_Source extract_
AMITIAE - Wednesday 26 August 2015

A Few Days with the Apple Watch in Bangkok (Bangkok Post, Life)

apple and chopsticks


By Graham K. Rogers


I haven't worn a wristwatch for over 20 years, so the idea of the Apple Watch did not initially gel with me. I use an iPhone and a pocket watch. I did weaken however when I saw some technical specifications.

Apple Watch and pocket watch

In the end, it was relatively easy and I have been using an Apple Watch for about 10 days now. Setting it up needed some help: most functions are controlled from the Apple Watch app on the iPhone, with on-the-street fine-tuning possible using the watch interface.

There are three versions each with 38mm or 42mm watch faces: the Apple Watch Sport made of aluminium, with a selection of fluoroelastomer bands; the stainless steel Apple Watch; and the gold Apple Watch Edition, which goes up to 660,000 baht here ($17,000 in the USA). There are several watch brands with products far more expensive: this is about personal choice. The prices of the Apple Watch Sport are $349 or $399 in the USA: 13,500 and 15,500 baht here, including 7% VAT.

There is a wider choice of bands for the Apple Watch. These include the Sport Bands. Prices range from 20,500 baht (US$549) up to 41,500 baht (US$1099). Those with a Space Black bezel are the top of the Apple Watch range and come with a matching link bracelet. The link bracelets are beautifully engineered. Each link is a different shape and size. Links can be removed or added to make the fit exact. Apple has just released larger bands (and link kits) for those with big wrists.

_Raw records_
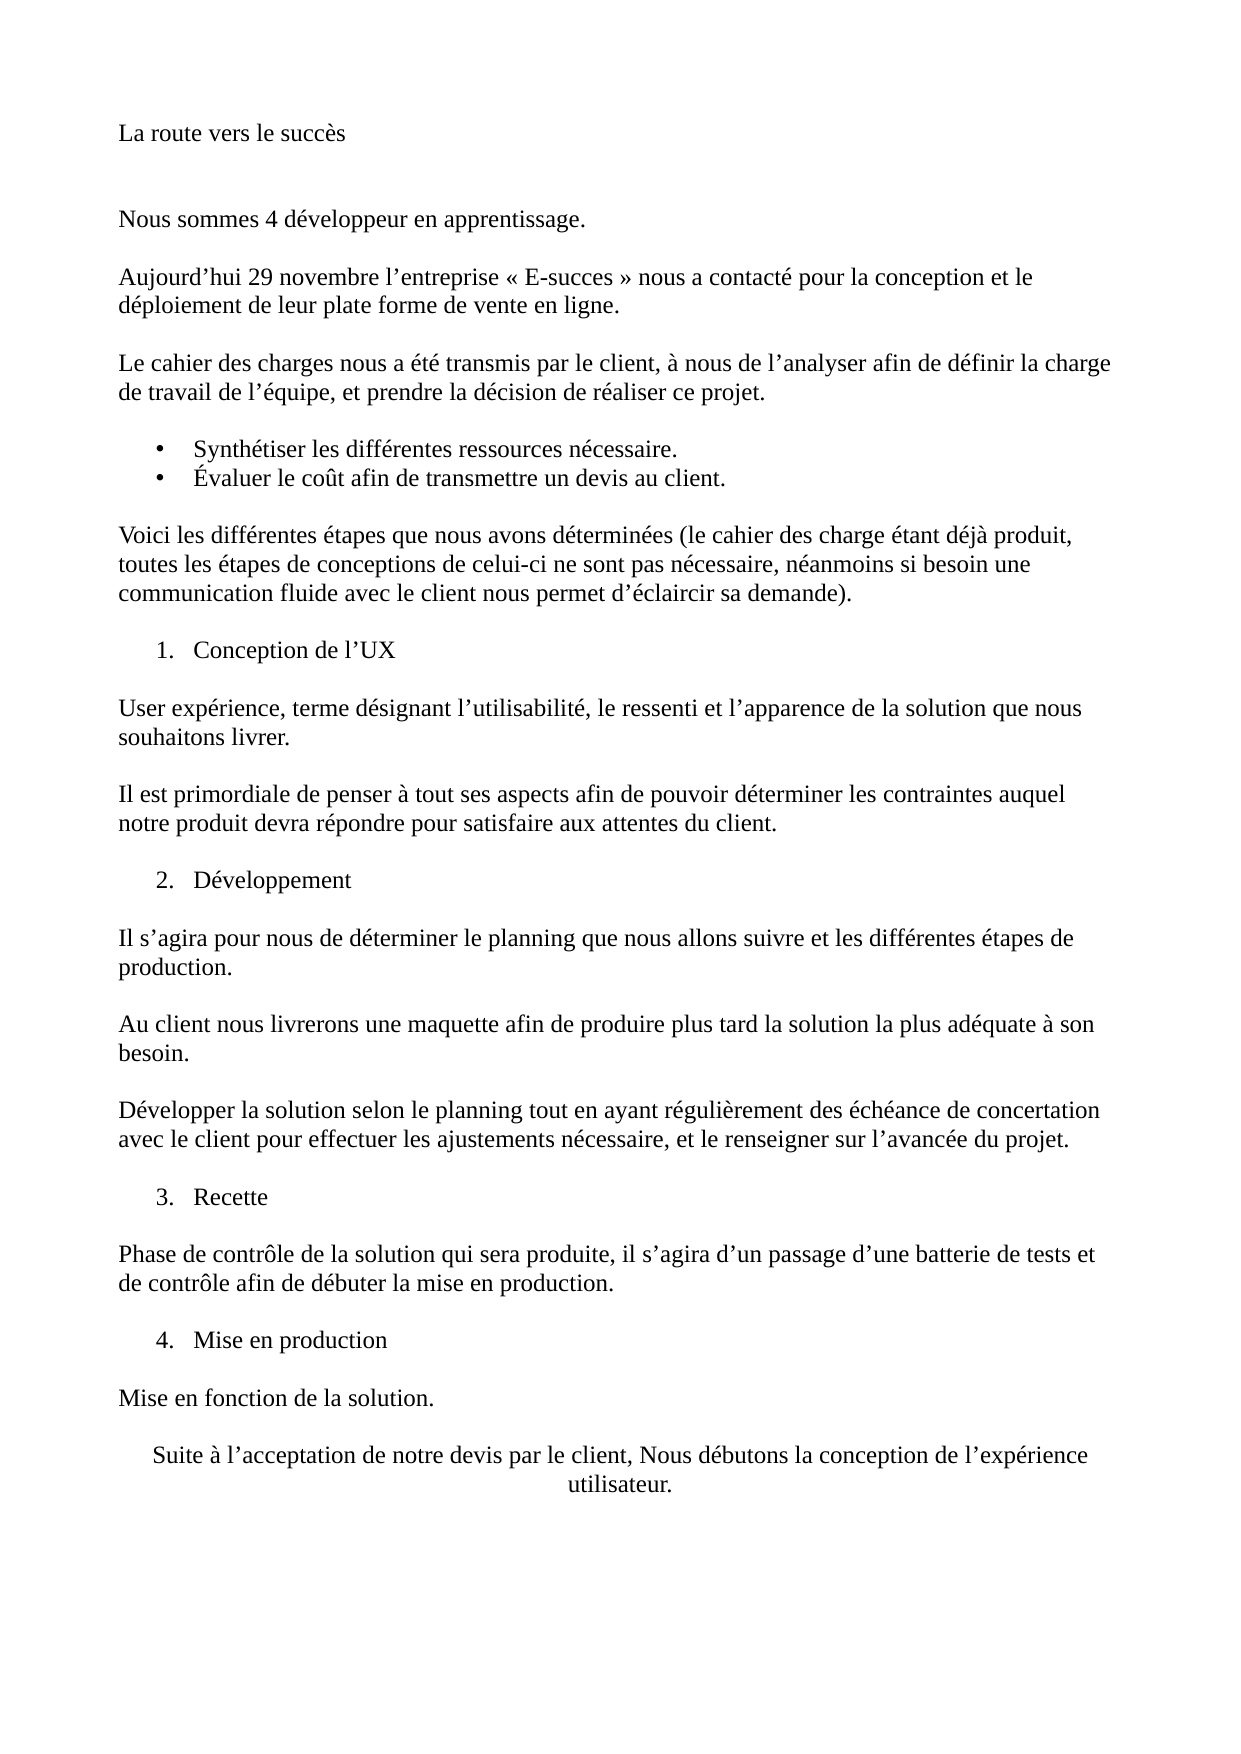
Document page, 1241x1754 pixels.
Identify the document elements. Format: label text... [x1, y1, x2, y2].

list Développement [156, 866, 1122, 894]
text Suite à l’acceptation de notre devis par le client, Nous débutons la conception de l’expérience utilisateur. [118, 1441, 1122, 1498]
text Aujourd’hui 29 novembre l’entreprise « E-succes » nous a contacté pour la conception et le déploiement de leur plate forme de vente en ligne. [118, 262, 1122, 319]
text Il s’agira pour nous de déterminer le planning que nous allons suivre et les différentes étapes de production. [118, 923, 1122, 981]
text Développer la solution selon le planning tout en ayant régulièrement des échéance de concertation avec le client pour effectuer les ajustements nécessaire, et le renseigner sur l’avancée du projet. [118, 1096, 1122, 1153]
text Il est primordiale de penser à tout ses aspects afin de pouvoir déterminer les contraintes auquel notre produit devra répondre pour satisfaire aux attentes du client. [118, 779, 1122, 837]
text Nous sommes 4 développeur en apprentissage. [118, 204, 1122, 233]
text Le cahier des charges nous a été transmis par le client, à nous de l’analyser afin de définir la charge de travail de l’équipe, et prendre la décision de réaliser ce projet. [118, 348, 1122, 406]
text Mise en fonction de la solution. [118, 1383, 1122, 1412]
list Évaluer le coût afin de transmettre un devis au client. [156, 463, 1122, 492]
list Recette [156, 1182, 1122, 1211]
text Au client nous livrerons une maquette afin de produire plus tard la solution la plus adéquate à son besoin. [118, 1009, 1122, 1067]
list Mise en production [156, 1326, 1122, 1354]
text User expérience, terme désignant l’utilisabilité, le ressenti et l’apparence de la solution que nous souhaitons livrer. [118, 693, 1122, 751]
text Voici les différentes étapes que nous avons déterminées (le cahier des charge étant déjà produit, toutes les étapes de conceptions de celui-ci ne sont pas nécessaire, néanmoins si besoin une communication fluide avec le client nous permet d’éclaircir sa demande). [118, 521, 1122, 607]
text Phase de contrôle de la solution qui sera produite, il s’agira d’un passage d’une batterie de tests et de contrôle afin de débuter la mise en production. [118, 1239, 1122, 1297]
text La route vers le succès [118, 118, 1122, 147]
list Synthétiser les différentes ressources nécessaire. [156, 434, 1122, 463]
list Conception de l’UX [156, 636, 1122, 664]
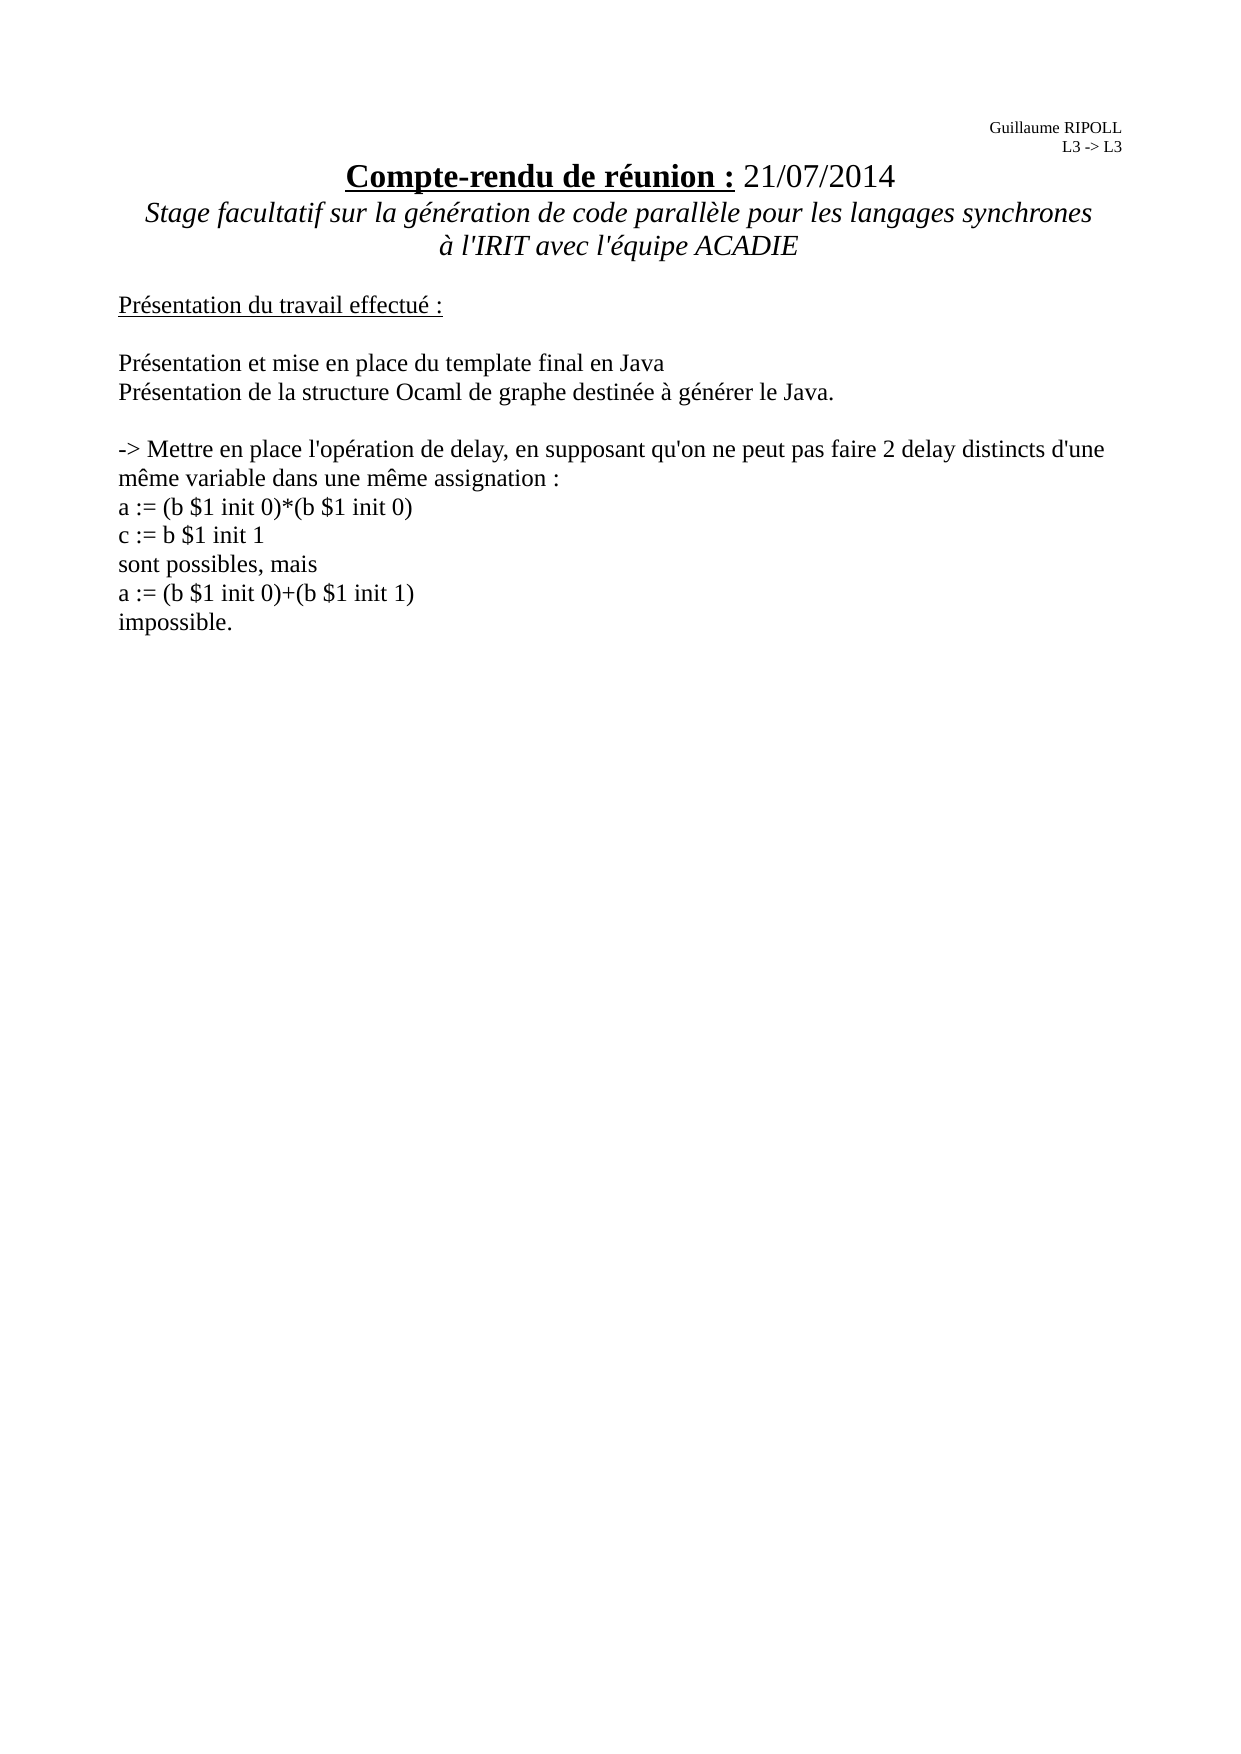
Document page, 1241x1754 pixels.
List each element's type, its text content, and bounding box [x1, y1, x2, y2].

text impossible. [118, 607, 1122, 636]
text sont possibles, mais [118, 549, 1122, 578]
text Présentation du travail effectué : [118, 291, 1122, 319]
text L3 -> L3 [118, 137, 1122, 156]
text Compte-rendu de réunion : 21/07/2014 [118, 156, 1122, 195]
text a := (b $1 init 0)*(b $1 init 0) [118, 492, 1122, 521]
text Guillaume RIPOLL [118, 118, 1122, 137]
text à l'IRIT avec l'équipe ACADIE [118, 228, 1122, 262]
text Stage facultatif sur la génération de code parallèle pour les langages synchrones [118, 195, 1122, 228]
text c := b $1 init 1 [118, 521, 1122, 549]
text Présentation et mise en place du template final en Java [118, 348, 1122, 377]
text -> Mettre en place l'opération de delay, en supposant qu'on ne peut pas faire 2 delay distincts d'une même variable dans une même assignation : [118, 434, 1122, 492]
text a := (b $1 init 0)+(b $1 init 1) [118, 578, 1122, 607]
text Présentation de la structure Ocaml de graphe destinée à générer le Java. [118, 377, 1122, 406]
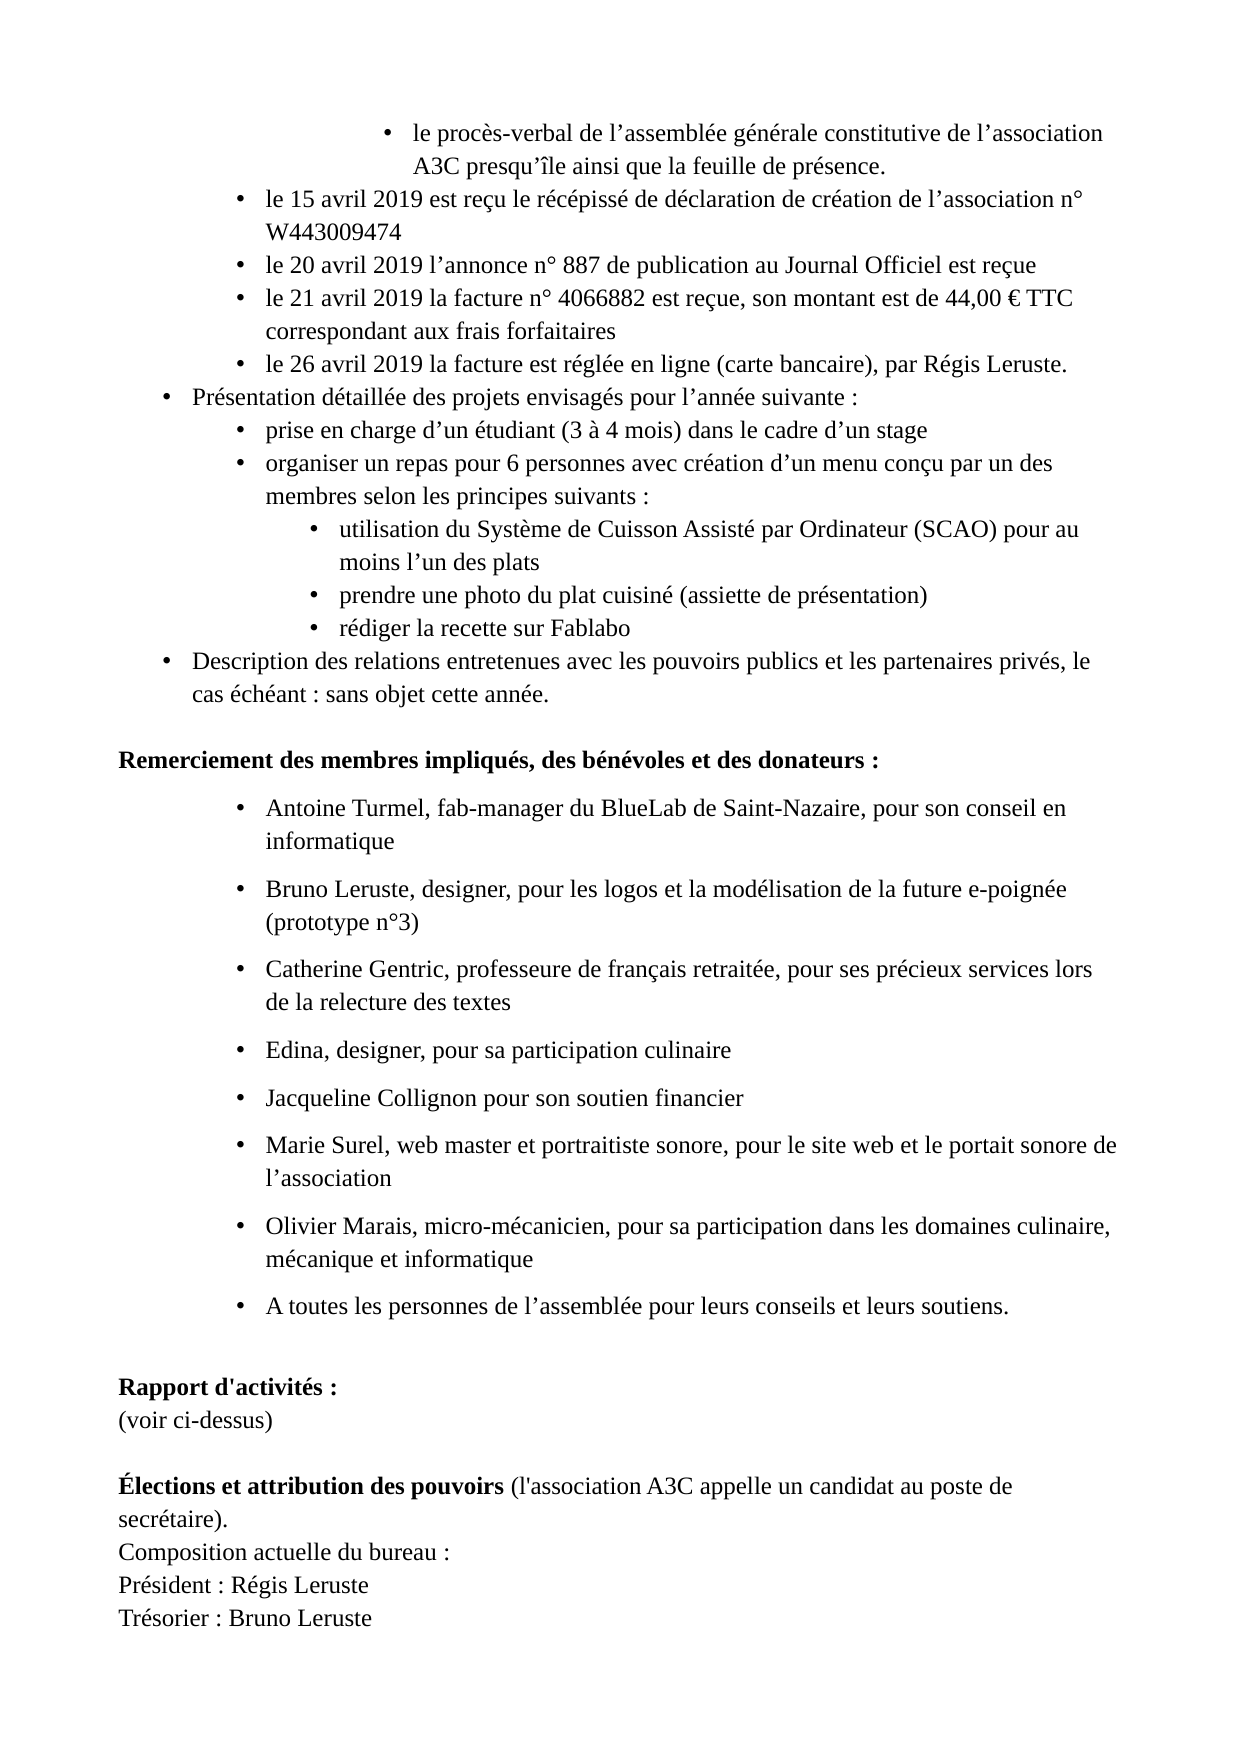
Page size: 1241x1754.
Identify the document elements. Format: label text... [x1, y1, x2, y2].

_Directions for this task_
Update the passage of the Apple Watch article that opens with the words containing "By Graham K." and closes with "the watch interface.", replacing "pocket watch" with "fob watch". The entries aren't needed for this work.

_Exercise output_
By Graham K. Rogers


I haven't worn a wristwatch for over 20 years, so the idea of the Apple Watch did not initially gel with me. I use an iPhone and a fob watch. I did weaken however when I saw some technical specifications.

Apple Watch and fob watch

In the end, it was relatively easy and I have been using an Apple Watch for about 10 days now. Setting it up needed some help: most functions are controlled from the Apple Watch app on the iPhone, with on-the-street fine-tuning possible using the watch interface.